◆ **Task requirements**
Return only those lines of the records below in which "rounded" appears.

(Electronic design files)
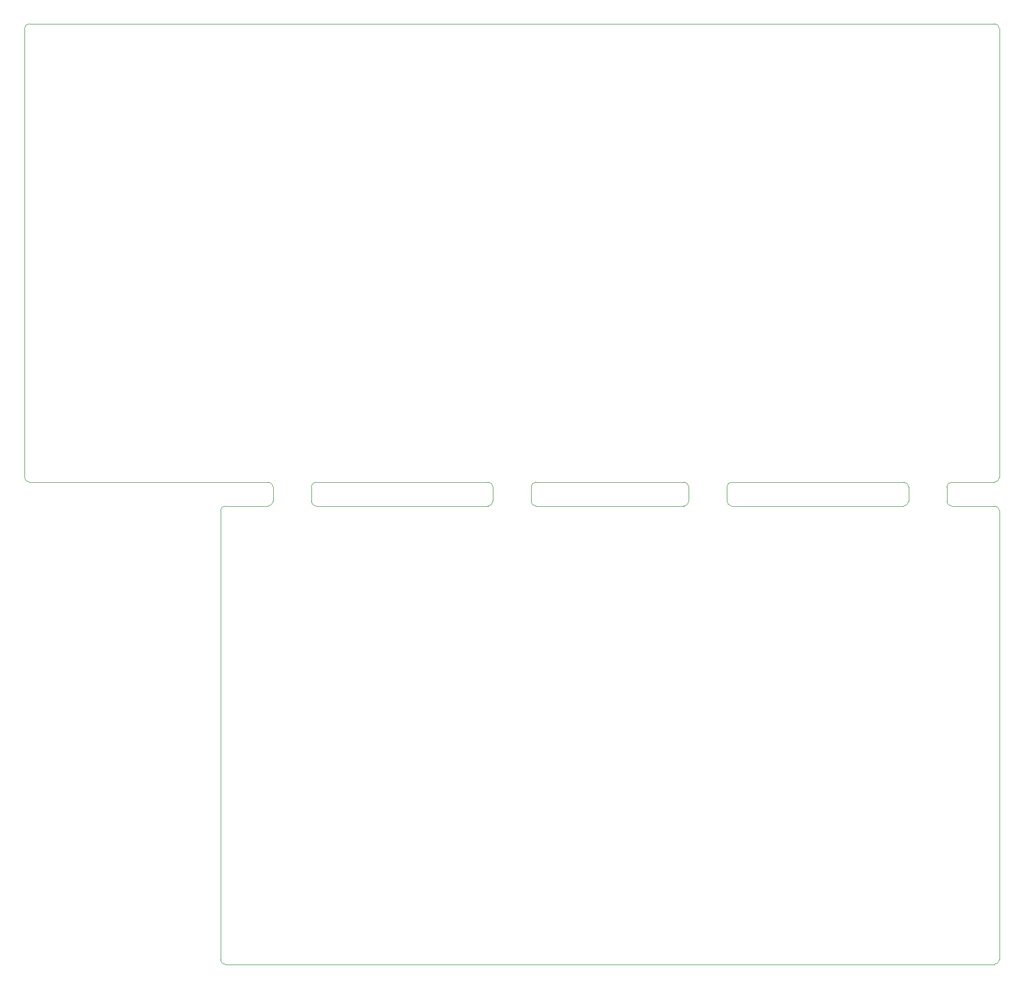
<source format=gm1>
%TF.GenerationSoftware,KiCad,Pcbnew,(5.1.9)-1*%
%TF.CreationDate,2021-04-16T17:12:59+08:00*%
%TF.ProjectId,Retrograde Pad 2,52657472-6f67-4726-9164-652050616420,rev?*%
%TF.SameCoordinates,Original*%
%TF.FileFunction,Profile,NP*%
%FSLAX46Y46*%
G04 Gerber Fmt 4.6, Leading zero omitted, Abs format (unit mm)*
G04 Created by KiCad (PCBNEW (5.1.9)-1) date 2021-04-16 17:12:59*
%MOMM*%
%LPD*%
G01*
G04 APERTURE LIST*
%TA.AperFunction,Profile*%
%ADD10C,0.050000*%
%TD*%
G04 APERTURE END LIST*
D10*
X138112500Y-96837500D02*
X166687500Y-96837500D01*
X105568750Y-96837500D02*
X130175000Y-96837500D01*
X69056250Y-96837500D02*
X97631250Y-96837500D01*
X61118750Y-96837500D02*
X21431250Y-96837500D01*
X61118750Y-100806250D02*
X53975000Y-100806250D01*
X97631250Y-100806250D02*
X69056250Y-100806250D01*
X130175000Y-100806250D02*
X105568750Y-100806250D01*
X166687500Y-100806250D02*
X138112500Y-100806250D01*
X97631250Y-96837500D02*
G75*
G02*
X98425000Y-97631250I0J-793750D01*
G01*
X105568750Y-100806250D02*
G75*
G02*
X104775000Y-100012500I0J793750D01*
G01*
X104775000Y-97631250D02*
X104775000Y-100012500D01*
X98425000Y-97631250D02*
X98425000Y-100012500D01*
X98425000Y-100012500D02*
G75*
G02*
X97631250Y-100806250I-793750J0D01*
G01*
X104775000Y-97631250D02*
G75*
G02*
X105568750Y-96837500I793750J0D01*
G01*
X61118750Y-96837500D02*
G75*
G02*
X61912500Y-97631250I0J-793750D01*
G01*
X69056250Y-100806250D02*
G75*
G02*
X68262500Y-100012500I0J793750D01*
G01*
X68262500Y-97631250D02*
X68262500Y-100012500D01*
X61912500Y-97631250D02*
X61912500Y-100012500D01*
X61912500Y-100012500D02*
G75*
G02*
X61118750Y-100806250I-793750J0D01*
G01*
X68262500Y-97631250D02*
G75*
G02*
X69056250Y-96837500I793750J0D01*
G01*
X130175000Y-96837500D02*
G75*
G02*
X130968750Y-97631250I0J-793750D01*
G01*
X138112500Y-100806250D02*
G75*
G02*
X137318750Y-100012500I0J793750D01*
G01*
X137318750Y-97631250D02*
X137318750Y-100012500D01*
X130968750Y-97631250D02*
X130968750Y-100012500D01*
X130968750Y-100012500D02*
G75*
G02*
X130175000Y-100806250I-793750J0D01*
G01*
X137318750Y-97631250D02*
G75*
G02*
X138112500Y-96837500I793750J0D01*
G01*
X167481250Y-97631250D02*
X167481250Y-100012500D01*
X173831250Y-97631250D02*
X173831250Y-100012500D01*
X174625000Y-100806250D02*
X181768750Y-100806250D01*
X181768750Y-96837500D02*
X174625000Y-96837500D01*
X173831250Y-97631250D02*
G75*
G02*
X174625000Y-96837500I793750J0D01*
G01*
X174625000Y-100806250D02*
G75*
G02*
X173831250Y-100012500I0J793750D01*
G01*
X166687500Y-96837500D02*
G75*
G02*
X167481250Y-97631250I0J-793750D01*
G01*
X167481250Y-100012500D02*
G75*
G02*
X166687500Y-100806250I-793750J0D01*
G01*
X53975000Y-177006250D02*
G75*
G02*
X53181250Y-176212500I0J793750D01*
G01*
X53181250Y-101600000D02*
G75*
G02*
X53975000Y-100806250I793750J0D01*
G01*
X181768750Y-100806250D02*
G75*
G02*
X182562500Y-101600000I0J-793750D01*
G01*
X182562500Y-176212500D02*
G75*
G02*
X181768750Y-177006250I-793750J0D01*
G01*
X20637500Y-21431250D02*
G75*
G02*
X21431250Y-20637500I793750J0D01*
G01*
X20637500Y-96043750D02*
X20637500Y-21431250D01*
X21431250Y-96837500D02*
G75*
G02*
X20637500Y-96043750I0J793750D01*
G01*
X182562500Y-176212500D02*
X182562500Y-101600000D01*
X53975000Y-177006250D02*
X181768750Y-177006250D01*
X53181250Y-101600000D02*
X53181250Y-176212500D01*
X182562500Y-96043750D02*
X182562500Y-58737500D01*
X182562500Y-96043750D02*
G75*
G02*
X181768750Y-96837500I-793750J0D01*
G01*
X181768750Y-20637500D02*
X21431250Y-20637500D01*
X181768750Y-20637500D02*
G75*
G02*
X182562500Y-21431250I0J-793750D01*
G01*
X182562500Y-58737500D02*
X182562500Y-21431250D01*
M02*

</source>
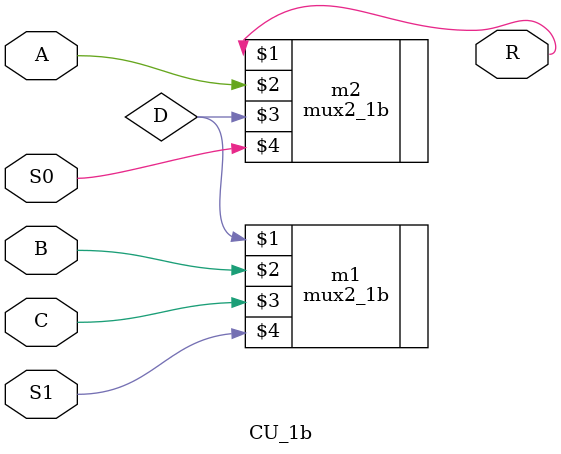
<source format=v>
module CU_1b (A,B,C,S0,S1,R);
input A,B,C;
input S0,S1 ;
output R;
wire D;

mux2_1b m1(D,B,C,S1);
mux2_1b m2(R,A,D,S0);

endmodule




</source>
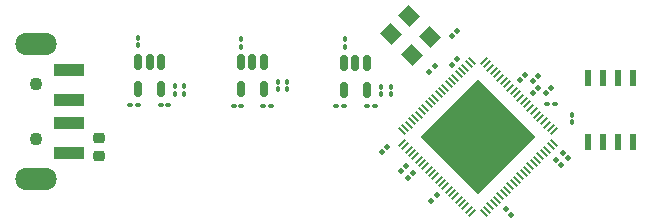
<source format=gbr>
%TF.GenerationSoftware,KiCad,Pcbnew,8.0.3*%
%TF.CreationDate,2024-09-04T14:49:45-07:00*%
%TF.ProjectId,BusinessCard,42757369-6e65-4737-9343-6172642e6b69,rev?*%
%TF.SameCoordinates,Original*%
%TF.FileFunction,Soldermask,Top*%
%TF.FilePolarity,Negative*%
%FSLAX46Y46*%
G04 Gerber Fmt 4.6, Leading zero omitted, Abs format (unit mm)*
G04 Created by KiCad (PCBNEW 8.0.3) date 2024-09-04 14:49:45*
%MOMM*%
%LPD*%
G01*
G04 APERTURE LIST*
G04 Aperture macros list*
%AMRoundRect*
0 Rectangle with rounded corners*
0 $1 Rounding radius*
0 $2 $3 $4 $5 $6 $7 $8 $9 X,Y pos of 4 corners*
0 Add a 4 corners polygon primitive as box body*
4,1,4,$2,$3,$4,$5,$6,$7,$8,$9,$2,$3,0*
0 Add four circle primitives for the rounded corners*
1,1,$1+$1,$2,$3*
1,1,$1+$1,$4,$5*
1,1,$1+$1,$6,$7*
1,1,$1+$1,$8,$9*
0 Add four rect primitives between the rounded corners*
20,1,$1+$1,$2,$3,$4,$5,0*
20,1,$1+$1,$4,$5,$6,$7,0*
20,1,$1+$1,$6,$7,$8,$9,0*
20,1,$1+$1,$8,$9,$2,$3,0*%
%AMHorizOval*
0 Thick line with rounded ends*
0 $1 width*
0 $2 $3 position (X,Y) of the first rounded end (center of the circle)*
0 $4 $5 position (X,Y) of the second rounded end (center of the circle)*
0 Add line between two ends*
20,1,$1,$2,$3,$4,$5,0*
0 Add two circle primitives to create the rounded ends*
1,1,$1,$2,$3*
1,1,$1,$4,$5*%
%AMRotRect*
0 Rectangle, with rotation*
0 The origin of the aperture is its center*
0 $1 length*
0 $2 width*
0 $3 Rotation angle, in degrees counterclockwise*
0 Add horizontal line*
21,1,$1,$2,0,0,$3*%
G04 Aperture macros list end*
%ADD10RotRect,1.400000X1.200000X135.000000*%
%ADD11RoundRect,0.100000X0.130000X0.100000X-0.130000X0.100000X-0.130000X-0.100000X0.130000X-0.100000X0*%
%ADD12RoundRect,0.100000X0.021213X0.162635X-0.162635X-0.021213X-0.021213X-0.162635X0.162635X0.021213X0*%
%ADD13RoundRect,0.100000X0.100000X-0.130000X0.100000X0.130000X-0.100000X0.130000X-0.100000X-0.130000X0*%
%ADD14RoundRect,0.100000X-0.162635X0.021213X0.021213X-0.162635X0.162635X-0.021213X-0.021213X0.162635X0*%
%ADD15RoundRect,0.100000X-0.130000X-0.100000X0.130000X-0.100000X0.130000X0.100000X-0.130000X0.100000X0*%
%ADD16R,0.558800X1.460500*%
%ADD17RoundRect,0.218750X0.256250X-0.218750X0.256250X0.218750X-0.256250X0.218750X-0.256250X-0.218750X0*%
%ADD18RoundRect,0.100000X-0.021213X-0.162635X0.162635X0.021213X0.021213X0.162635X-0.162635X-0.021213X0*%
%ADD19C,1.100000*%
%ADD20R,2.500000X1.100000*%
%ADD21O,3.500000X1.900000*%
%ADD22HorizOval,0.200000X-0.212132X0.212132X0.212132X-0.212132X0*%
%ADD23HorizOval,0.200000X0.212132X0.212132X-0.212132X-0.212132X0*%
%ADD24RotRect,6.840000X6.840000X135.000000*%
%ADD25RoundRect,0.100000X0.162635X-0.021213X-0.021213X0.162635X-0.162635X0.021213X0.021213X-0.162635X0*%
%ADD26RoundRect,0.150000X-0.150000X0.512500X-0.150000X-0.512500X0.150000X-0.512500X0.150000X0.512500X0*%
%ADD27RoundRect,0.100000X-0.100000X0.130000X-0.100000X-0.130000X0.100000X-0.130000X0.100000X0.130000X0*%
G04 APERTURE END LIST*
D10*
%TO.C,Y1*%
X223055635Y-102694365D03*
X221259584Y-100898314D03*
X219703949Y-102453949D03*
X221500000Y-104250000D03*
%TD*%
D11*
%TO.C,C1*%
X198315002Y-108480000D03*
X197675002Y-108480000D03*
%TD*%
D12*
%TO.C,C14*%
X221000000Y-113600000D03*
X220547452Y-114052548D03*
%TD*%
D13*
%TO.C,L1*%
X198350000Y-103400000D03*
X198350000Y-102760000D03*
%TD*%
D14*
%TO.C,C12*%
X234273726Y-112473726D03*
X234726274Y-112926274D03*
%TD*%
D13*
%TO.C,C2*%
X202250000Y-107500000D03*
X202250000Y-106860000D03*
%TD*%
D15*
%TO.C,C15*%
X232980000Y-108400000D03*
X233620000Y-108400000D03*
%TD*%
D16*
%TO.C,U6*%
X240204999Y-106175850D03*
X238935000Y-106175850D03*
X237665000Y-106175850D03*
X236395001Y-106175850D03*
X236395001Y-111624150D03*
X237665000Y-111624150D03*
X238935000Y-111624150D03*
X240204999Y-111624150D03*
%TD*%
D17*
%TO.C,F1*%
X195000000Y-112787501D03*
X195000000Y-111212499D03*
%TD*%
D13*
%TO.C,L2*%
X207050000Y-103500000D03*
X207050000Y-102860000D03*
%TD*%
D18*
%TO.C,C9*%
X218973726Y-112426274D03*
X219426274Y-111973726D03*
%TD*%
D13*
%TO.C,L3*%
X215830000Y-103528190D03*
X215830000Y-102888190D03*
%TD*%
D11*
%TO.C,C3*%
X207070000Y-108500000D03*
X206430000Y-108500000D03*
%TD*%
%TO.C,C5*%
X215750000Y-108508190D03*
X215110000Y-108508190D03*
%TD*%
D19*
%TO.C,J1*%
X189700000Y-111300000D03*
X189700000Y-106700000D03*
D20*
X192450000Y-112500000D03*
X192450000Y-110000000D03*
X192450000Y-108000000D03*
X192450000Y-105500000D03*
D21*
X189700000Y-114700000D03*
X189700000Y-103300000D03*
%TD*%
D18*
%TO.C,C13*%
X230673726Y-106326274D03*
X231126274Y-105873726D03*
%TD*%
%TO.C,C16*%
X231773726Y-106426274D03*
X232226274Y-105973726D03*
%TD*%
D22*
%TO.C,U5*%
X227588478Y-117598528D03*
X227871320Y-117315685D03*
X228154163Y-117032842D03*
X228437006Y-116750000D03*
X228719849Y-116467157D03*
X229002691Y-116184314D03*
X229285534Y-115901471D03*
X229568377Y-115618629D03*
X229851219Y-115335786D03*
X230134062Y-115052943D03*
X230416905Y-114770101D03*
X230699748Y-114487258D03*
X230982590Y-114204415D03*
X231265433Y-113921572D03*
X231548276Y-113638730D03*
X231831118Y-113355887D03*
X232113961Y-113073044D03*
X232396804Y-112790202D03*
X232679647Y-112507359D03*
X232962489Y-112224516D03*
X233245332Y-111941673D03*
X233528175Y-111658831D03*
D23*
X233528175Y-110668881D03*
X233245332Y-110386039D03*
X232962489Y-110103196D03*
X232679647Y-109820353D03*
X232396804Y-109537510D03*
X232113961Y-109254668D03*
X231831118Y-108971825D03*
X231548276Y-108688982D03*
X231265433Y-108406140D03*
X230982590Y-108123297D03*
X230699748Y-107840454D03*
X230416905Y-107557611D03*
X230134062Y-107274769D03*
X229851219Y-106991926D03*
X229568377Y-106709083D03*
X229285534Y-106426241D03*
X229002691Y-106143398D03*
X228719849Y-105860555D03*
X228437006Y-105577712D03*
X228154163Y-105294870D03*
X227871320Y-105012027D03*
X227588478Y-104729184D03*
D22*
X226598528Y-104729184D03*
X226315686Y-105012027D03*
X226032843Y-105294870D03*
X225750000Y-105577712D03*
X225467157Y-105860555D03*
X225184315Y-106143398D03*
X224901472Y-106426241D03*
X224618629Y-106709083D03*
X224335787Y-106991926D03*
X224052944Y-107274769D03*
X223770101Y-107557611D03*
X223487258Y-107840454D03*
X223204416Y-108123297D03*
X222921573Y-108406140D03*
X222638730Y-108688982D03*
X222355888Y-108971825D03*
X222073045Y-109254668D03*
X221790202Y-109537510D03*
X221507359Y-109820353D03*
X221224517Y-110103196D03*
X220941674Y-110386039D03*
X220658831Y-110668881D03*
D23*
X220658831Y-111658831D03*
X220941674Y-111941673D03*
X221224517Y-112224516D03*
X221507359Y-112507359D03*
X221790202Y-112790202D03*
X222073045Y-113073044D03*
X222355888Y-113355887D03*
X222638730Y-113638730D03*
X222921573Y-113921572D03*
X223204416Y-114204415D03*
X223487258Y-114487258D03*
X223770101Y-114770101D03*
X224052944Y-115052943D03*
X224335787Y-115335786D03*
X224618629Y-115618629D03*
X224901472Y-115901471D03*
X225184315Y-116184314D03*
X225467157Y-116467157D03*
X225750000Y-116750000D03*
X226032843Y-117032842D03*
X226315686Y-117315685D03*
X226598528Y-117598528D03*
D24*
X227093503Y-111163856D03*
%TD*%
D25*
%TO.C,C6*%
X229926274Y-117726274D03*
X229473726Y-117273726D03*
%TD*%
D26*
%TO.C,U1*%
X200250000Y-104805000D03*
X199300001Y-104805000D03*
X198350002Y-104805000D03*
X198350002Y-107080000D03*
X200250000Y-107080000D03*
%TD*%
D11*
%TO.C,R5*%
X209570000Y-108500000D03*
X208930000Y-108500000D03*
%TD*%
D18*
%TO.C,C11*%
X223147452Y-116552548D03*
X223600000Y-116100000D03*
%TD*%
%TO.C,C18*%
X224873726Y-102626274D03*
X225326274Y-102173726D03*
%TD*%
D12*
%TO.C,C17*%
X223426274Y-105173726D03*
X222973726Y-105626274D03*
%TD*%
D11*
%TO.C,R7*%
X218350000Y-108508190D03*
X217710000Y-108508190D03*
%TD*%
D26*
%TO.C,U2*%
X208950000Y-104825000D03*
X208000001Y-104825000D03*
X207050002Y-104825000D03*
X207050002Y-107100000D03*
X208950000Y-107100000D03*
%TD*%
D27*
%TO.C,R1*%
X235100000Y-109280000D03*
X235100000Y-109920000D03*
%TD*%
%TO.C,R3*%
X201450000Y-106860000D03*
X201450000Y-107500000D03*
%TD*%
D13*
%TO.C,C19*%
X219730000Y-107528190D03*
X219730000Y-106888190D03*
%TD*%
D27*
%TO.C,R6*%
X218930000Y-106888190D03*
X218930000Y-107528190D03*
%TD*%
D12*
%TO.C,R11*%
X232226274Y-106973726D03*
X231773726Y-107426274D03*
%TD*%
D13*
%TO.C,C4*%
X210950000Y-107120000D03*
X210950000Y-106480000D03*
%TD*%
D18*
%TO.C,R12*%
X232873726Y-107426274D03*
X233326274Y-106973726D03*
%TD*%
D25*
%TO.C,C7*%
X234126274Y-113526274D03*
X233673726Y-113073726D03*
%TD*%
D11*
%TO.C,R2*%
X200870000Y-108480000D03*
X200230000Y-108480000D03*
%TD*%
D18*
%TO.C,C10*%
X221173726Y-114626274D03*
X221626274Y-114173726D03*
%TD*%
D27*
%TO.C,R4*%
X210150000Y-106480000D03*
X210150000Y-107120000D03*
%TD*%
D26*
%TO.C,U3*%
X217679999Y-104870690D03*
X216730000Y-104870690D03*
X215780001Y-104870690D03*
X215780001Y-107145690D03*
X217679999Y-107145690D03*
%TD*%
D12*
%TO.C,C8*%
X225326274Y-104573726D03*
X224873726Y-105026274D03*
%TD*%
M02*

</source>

◆ **Answer for the task**
0 Rectangle with rounded corners*
0 Add four circle primitives for the rounded corners*
0 Add four rect primitives between the rounded corners*
0 Thick line with rounded ends*
0 $2 $3 position (X,Y) of the first rounded end (center of the circle)*
0 $4 $5 position (X,Y) of the second rounded end (center of the circle)*
0 Add two circle primitives to create the rounded ends*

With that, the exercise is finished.